Sunday, February 04, 2007
Wrinkles--Bring Them On!
But this little incident brought a wonderful thought to my mind. One day men will not “check” me out anymore. I will be old and wrinkly and bent over, walking with a cane and I won’t have to suffer the unwelcome gaze of men who aren’t my husband. And I just want to say that the day that happens I will jump for joy! Well, as much as an old lady possibly can. Beauty is fleeting but a woman who fears the Lord, SHE is to be praised. Hallelujah!
I am not afraid of wrinkles! Bring them on! With each wrinkle I am that much closer to meeting my Savior in heaven! AND I CAN’T WAIT!!!!!!!!!!!!!!!!!!!!!!!!!!!
Monday, January 15, 2007
A Home School Myth
I was starting to get intimidated and, let me add, very discouraged because I was hearing how great other people’s kids were doing. “So-and-so’s child can read very well and she’s only four years old! Suzy Q’s three year old can count to 30! Jane’s two year old is playing the drums”…and so on and so forth. Then I talked to a very good friend of mine who is much older and wiser than I (thank God for such blessed people!). She told me that many moms get caught up in that home schooling “competitive” spirit. And all her life she has always heard about how so-and-so skipped 1st and 2nd grade and went straight to 3rd and this teenager over here is a Sophomore and she’s taking college courses and this 9th grader over here took the ACT and got a 32 and on and on and on and on.

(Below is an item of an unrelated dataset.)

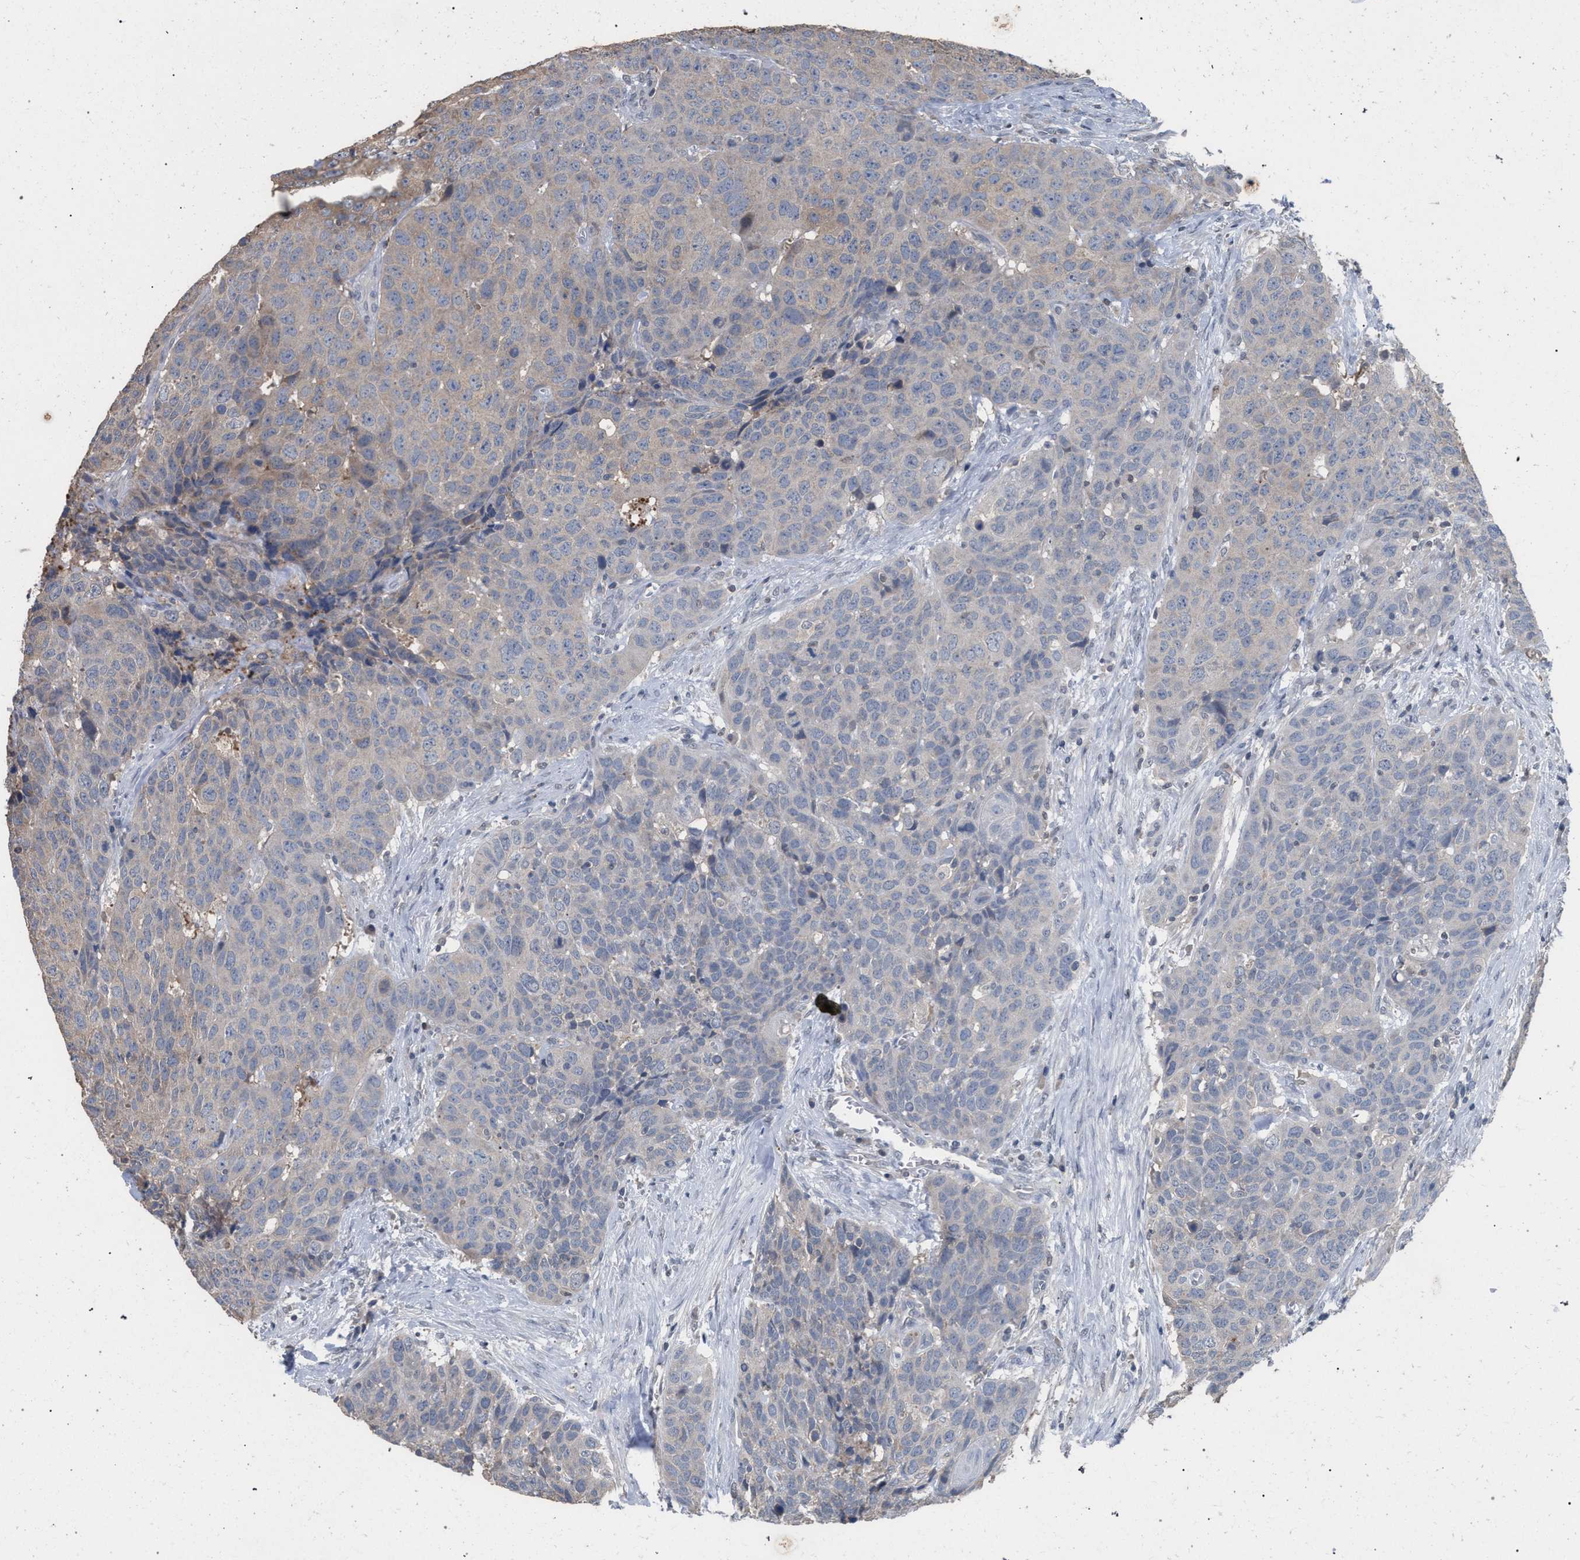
{"staining": {"intensity": "negative", "quantity": "none", "location": "none"}, "tissue": "head and neck cancer", "cell_type": "Tumor cells", "image_type": "cancer", "snomed": [{"axis": "morphology", "description": "Squamous cell carcinoma, NOS"}, {"axis": "topography", "description": "Head-Neck"}], "caption": "DAB (3,3'-diaminobenzidine) immunohistochemical staining of head and neck cancer demonstrates no significant positivity in tumor cells.", "gene": "TECPR1", "patient": {"sex": "male", "age": 66}}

“Andrea,” she said to me, “Don’t get caught up in it!” She said that each family is different and each mom has different gifts and areas where she excels. Some moms are very gifted when it comes to home schooling and others aren’t. The important thing is not that our children are the smartest and most educated people around but that they grow up to be people of character who love the Lord. The reason we home school is not that our children are educated quantitatively but that they are given quality education that fosters their relationship with the Lord and teaches His values.
With home schooling, my children aren’t going to be teased and laughed at and made fun of. With home schooling, my children won’t be subjected to unbelieving teachers pushing their own agendas. With home schooling, my children are not going to be taught that evolution, feminism, secularism, humanism, emotionalism, environmentalism and all the other “isms” are true. Rather, with home schooling, I am in control of the teachings my children receive and I set the priorities! With home schooling, I can provide a loving and nurturing learning environment where my children can flourish with out the negative influences of “mean” peers. I control who they play with. I decide what curriculum. Lastly, and most importantly, I foster their relationship with God and do my utmost to instill in their little hearts a passion and a zeal for Him. Hallelujah!
And I may not be “Supermom.” I may not be able to do all the things I hear other moms doing. My little one may not grow up to be Einstein. But that is not my goal. My goal is children of character who love the Lord. My children are going to be home schooled because they are going to be the better for it. Period. The Bible tells us not to compare ourselves with ourselves. Thus, my attempt to keep up with the Jones’ is ending right now! As long as I am on the same page with my husband and we are doing what is pleasing in the sight of the Lord, that is all that matters. Amen!